His solution? Issue a subpoena to First Choice demanding that they disclose their donors’ names, phone numbers, addresses, and places of employment. (Remember that the next time an abortion activist lectures you about the “right to privacy.”) Pregnancy centers do not charge for their services; scare off donors, and they’ll be forced to close.
New Jersey’s approach was reminiscent of how the state of Alabama tried to intimidate the NAACP — which the Supreme Court soundly rejected in 1958. On the authority of the NAACP case, First Choice promptly sued in federal court to vindicate their First Amendment rights. New Jersey threw up a procedural obstacle, arguing that the subpoena had to be litigated in state court.
Secular Pro-Life proudly joined an amicus brief in support of First Choice Women’s Resource Centers. I encourage you to read the whole thing, but if you only have time for one paragraph, make it this one:
[Forced donor disclosure] does not operate in a vacuum; it functions within a social context where dissenters are punished.

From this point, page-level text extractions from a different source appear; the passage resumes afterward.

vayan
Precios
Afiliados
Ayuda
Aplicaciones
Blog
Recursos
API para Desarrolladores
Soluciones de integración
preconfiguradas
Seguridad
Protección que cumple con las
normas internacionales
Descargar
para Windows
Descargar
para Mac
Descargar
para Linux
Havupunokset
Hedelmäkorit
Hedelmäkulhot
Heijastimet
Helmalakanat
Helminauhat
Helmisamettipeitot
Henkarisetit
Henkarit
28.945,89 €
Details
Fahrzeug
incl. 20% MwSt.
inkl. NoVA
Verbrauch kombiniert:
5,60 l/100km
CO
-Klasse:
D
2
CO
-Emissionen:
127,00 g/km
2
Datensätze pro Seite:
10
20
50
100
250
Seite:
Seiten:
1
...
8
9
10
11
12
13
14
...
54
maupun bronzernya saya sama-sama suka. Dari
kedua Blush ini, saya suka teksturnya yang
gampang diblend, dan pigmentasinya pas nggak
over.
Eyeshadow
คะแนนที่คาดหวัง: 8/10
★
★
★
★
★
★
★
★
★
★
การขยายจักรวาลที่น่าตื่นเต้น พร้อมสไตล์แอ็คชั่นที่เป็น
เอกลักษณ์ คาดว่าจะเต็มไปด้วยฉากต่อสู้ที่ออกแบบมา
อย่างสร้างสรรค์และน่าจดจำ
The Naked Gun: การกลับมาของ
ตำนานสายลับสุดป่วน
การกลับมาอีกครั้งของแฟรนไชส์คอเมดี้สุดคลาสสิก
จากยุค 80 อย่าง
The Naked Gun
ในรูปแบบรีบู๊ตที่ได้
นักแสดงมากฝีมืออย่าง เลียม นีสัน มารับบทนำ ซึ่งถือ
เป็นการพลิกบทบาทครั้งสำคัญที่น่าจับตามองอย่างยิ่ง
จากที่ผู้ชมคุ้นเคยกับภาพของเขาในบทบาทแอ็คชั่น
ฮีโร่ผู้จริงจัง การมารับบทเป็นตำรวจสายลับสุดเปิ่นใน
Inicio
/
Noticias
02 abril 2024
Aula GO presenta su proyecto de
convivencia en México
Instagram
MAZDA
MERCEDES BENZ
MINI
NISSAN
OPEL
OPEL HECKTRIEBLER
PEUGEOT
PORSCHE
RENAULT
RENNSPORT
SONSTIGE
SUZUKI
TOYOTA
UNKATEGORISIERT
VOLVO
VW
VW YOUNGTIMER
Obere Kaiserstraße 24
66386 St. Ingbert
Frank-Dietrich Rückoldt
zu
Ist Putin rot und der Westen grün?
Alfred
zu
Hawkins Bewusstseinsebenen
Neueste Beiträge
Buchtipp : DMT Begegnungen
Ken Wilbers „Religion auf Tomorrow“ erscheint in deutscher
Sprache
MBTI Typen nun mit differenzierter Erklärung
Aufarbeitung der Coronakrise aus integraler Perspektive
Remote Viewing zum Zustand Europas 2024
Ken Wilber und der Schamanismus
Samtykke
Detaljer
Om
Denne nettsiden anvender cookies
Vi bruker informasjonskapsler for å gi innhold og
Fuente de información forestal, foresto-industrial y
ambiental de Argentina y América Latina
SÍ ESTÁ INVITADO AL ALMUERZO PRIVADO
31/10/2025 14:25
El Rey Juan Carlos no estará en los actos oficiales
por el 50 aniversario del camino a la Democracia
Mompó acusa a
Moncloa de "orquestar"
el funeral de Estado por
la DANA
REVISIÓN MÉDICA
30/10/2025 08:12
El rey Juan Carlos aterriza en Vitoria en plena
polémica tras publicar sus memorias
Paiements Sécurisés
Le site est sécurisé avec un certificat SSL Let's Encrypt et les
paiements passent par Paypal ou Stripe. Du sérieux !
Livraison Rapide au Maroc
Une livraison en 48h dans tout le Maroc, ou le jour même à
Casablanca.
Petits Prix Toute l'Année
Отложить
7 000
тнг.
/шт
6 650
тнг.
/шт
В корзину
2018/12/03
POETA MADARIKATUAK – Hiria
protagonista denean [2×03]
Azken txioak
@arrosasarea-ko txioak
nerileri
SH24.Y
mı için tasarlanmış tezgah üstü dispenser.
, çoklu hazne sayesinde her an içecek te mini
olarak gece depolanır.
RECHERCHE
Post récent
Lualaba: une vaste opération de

The reprisals are not speculative but actual, and disclosure magnifies the chilling effect on those who dissent from prevailing orthodoxy. The First Amendment does not require citizens to risk their livelihoods, reputations, or safety to participate in the debate over abortion; in fact, its promise of associational freedom exists precisely to protect such voices. See West Virginia Bd. of Educ. v. Barnette, 319 U.S. 624, 642 (1943) (“Freedom to differ is not limited to things that do not matter much.”). Protecting anonymity, particularly for disenfranchised or marginalized supporters, is essential to ensuring that minority voices remain audible and safe in public discourse.
The Supreme Court agreed. In a unanimous decision, the Court ruled that First Choice had shown a First Amendment injury sufficient to warrant proceeding in federal court. Although the case was remanded to the lower court for further proceedings – meaning it is technically not yet over – it is hard to imagine a scenario where the Attorney General of New Jersey prevails.
We are proud to have played a small part in this outcome. The biggest winners are the New Jersey babies whose lives will be spared from abortion, the mothers and fathers who will receive free support, and the hardworking pregnancy center donors and volunteers who are free to improve their communities in peace.